Sipos uses chickens, apples, corn, beef and strawberries as case studies. Focusing on a different food each week, her students examine the many facets of modern food supply—from production and processing to distribution, marketing and retail, as well as food waste and recovery.

The course also explores social, cultural, political, economic, equity and ecological drivers, including the politics of farming, the price of land and the availability of young farmers.

Students investigate barriers to productivity and sustainability and propose solutions. Sipos is currently developing the capstone project, a culminating experience that will pair teams of students with community partners across the local and regional food system.

Food systems through an equity lens

Prior to joining the UW, Sipos was program director for the Chesapeake Foodshed Network, a regional initiative to develop learning opportunities and work groups across the food system.

A key aspect of this work was to promote community ownership and equity. She has also contributed to food system sustainability reports in Canada and the United States and served on the Vancouver Food Policy Council and the Prince George’s County Food Equity Council.
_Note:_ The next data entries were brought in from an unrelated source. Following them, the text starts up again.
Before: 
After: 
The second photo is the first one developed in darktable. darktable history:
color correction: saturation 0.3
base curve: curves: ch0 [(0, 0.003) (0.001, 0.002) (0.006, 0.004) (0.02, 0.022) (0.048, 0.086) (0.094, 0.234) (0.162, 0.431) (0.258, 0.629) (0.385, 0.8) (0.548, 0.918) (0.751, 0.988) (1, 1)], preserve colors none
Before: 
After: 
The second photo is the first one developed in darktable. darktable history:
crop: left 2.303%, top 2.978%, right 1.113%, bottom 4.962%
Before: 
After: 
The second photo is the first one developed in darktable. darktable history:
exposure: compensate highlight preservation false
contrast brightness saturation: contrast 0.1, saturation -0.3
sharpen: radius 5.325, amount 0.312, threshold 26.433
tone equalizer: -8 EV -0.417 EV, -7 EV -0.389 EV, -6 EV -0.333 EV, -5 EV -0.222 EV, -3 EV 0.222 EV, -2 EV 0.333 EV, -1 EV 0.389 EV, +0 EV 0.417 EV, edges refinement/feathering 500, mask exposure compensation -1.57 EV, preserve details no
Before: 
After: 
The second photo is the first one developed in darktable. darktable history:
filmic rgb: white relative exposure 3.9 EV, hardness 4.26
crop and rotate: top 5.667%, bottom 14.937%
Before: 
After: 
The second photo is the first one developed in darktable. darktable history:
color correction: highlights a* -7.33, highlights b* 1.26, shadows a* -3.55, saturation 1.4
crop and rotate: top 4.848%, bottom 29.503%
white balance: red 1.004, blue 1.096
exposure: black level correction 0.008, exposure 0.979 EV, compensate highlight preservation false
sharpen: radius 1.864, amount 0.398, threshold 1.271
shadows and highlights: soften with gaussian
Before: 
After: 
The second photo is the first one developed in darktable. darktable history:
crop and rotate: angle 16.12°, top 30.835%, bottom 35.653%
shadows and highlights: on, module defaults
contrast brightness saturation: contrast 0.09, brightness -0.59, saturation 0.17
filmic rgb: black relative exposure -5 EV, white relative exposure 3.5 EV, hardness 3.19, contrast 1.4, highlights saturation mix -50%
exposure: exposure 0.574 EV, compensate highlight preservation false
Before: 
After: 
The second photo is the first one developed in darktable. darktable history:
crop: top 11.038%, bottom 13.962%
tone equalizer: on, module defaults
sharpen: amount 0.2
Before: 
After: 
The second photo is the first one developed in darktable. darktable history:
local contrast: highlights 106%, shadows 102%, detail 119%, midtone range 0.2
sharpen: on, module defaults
Sipos uses these experiences to help frame food systems issues and to encourage students to ask questions in new and different ways that prioritize equity.

“Approaching food system issues from an equity lens is about elevating those voices that are often left out of the story but who are central to how the story plays out,” Sipos said.

For example, in Harvest to Health, Sipos discusses how America’s industrial agricultural system is in large part built on slavery, and she emphasizes the role of farmworkers in the food supply chain.

Beyond canvas bags and reusable straws

Anyone can help make the food system more sustainable, according to Sipos. We can use canvas bags when we go grocery shopping. We can shop at farmers’ markets. We can bring our own mug to Starbucks and carry a reusable straw.

For her part, Sipos and her family are on a quest to reduce their plastic consumption by making their own yogurt and cottage cheese and fermenting and pickling foods.

“All of this is important, and I encourage it entirely, but the food system is what it is because of much bigger systems than those that operate at the individual level,” she said.

“Part of public health is anticipating what the next crisis could be, and we are already seeing crises playing out across the food system. This is why embedding the Food Systems major within public health is very powerful.”